* **Set problem**:
Extend the patch to the PCIe AER driver core beyond its final line, supplying the lines of the diff that come next.

* **Extract**:
◇ ◇ ◇ ◇ ◇
Signed-off-by: Govindarajulu Varadarajan <[email protected]>
---
drivers/pci/pcie/aer/aerdrv_core.c | 50 ++++++++++++++++++++++++++++++--------
1 file changed, 40 insertions(+), 10 deletions(-)

diff --git a/drivers/pci/pcie/aer/aerdrv_core.c b/drivers/pci/pcie/aer/aerdrv_core.c
index 890efcc574cb..a3869a3b6e82 100644
--- a/drivers/pci/pcie/aer/aerdrv_core.c
+++ b/drivers/pci/pcie/aer/aerdrv_core.c
@@ -26,6 +26,7 @@
#include <linux/slab.h>
#include <linux/kfifo.h>
#include "aerdrv.h"
+#include "../../pci.h"

#define PCI_EXP_AER_FLAGS (PCI_EXP_DEVCTL_CERE | PCI_EXP_DEVCTL_NFERE | \
PCI_EXP_DEVCTL_FERE | PCI_EXP_DEVCTL_URRE)
@@ -241,7 +242,6 @@ static int report_error_detected(struct pci_dev *dev, void *data)
struct aer_broadcast_data *result_data;
result_data = (struct aer_broadcast_data *) data;

- device_lock(&dev->dev);
dev->error_state = result_data->state;

if (!dev->driver ||
@@ -281,7 +281,6 @@ static int report_error_detected(struct pci_dev *dev, void *data)
}

result_data->result = merge_result(result_data->result, vote);
- device_unlock(&dev->dev);
return 0;
}

@@ -292,7 +291,6 @@ static int report_mmio_enabled(struct pci_dev *dev, void *data)
struct aer_broadcast_data *result_data;
result_data = (struct aer_broadcast_data *) data;

- device_lock(&dev->dev);
if (!dev->driver ||
!dev->driver->err_handler ||
!dev->driver->err_handler->mmio_enabled)
@@ -302,7 +300,6 @@ static int report_mmio_enabled(struct pci_dev *dev, void *data)
vote = err_handler->mmio_enabled(dev);
result_data->result = merge_result(result_data->result, vote);
out:
- device_unlock(&dev->dev);
return 0;
}

@@ -313,7 +310,6 @@ static int report_slot_reset(struct pci_dev *dev, void *data)
struct aer_broadcast_data *result_data;
result_data = (struct aer_broadcast_data *) data;

- device_lock(&dev->dev);
if (!dev->driver ||
!dev->driver->err_handler ||
!dev->driver->err_handler->slot_reset)
◇ ◇ ◇ ◇ ◇
* **Collected material**:

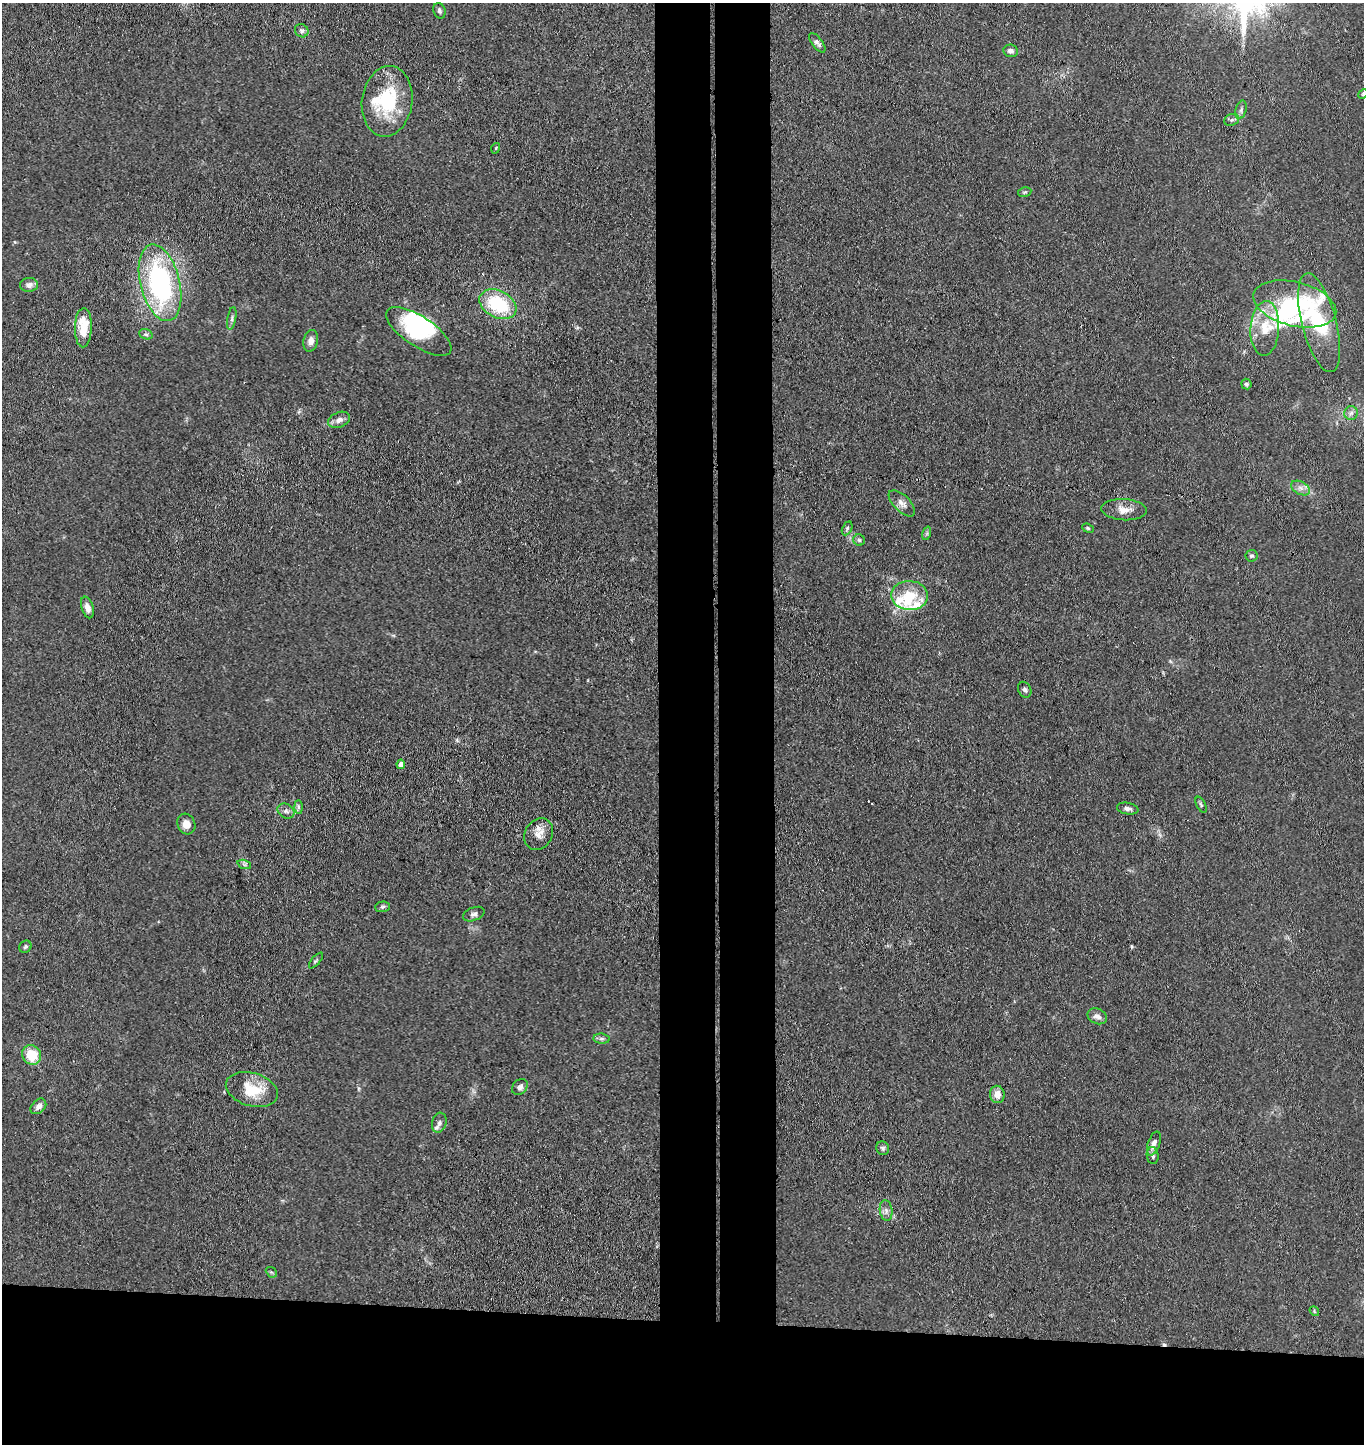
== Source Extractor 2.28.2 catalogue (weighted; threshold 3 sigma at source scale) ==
◇ ◇ ◇ ◇ ◇
* **Written response**:
@@ -323,7 +319,6 @@ static int report_slot_reset(struct pci_dev *dev, void *data)
vote = err_handler->slot_reset(dev);
result_data->result = merge_result(result_data->result, vote);
out:
- device_unlock(&dev->dev);
return 0;
}

@@ -331,7 +326,6 @@ static int report_resume(struct pci_dev *dev, void *data)
{
const struct pci_error_handlers *err_handler;

- device_lock(&dev->dev);
dev->error_state = pci_channel_io_normal;

if (!dev->driver ||
@@ -342,10 +336,46 @@ static int report_resume(struct pci_dev *dev, void *data)
err_handler = dev->driver->err_handler;
err_handler->resume(dev);
out:
- device_unlock(&dev->dev);
return 0;
}

+static void aer_pci_walk_bus(struct pci_bus *bus,
+ int (*cb)(struct pci_dev *, void *),
+ struct aer_broadcast_data *res)
+{
+ bool locked;
+ uint8_t i;
+
+ for (i = 1; i; i++) {
+ /* PCI driver could hold device->mutex lock and call driver
+ * cb functions which may try to aquire pci_bus_sem.
+ * Trying to aquiring device->mutex lock holding pci_bus_sem
+ * could lead to deadlock.
+ *
+ * Holding pci_bus_sem lets try to aquire device->mutex lock.
+ * If trylock(device->mutex) fails, unlock pci_bus_sem and
+ * try again.
+ */
+ down_read(&pci_bus_sem);
+ locked = __pci_bus_trylock(bus, pci_device_trylock,
+ pci_device_unlock);
+ if (locked)
+ goto out;
+ up_read(&pci_bus_sem);
+ dev_info(&bus->self->dev, "Could not aquire device lock on all subordinates, trying again.");
+ msleep(25);
+ };
+
+ res->result = PCI_ERS_RESULT_NONE;
+ dev_err(&bus->self->dev, "Could not aquire lock. No aer recovery done.");
+ return;
+out:
+ /* all devices under this subordinate is locked */
+ __pci_walk_bus(bus, cb, res);
+ __pci_bus_unlock(bus, pci_device_unlock);
+ up_read(&pci_bus_sem);
+}
+
/**
* broadcast_error_message - handle message broadcast to downstream drivers
* @dev: pointer to from where in a hierarchy message is broadcasted down
@@ -380,7 +410,7 @@ static pci_ers_result_t broadcast_error_message(struct pci_dev *dev,
*/
if (cb == report_error_detected)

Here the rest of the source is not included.